**REQUIREMENT**
In the records below, find the line containing "(324, 850) none". Restate it and all the lines after it exactly, and omit the rest.

** Opening TASK INPUTS block **

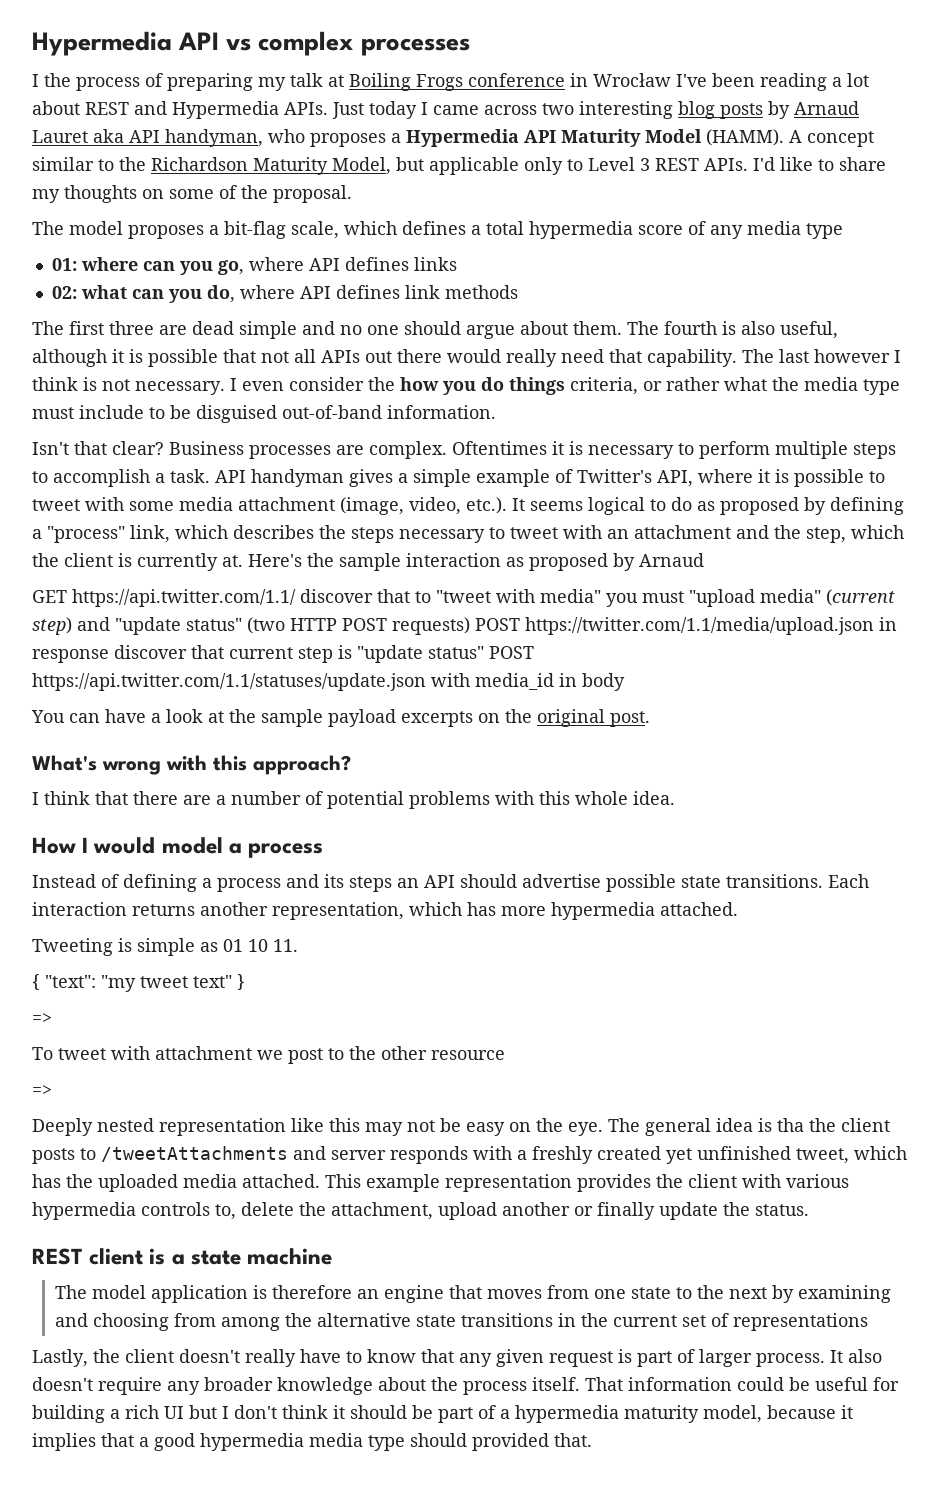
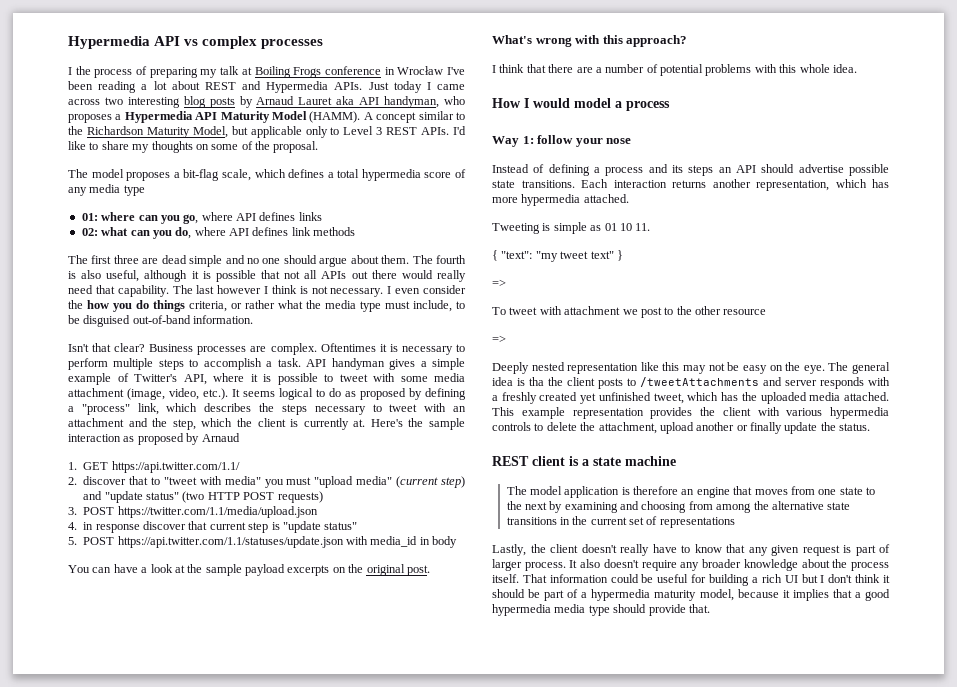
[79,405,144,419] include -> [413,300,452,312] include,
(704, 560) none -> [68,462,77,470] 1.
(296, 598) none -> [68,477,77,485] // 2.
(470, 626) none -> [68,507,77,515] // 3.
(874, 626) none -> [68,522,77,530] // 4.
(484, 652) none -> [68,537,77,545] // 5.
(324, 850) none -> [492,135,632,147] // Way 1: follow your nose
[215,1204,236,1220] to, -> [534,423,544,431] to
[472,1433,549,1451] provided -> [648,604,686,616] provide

** Closing TASK INPUTS block **

**TASK ANSWER**
(324, 850) none -> [492,135,632,147] // Way 1: follow your nose
[215,1204,236,1220] to, -> [534,423,544,431] to
[472,1433,549,1451] provided -> [648,604,686,616] provide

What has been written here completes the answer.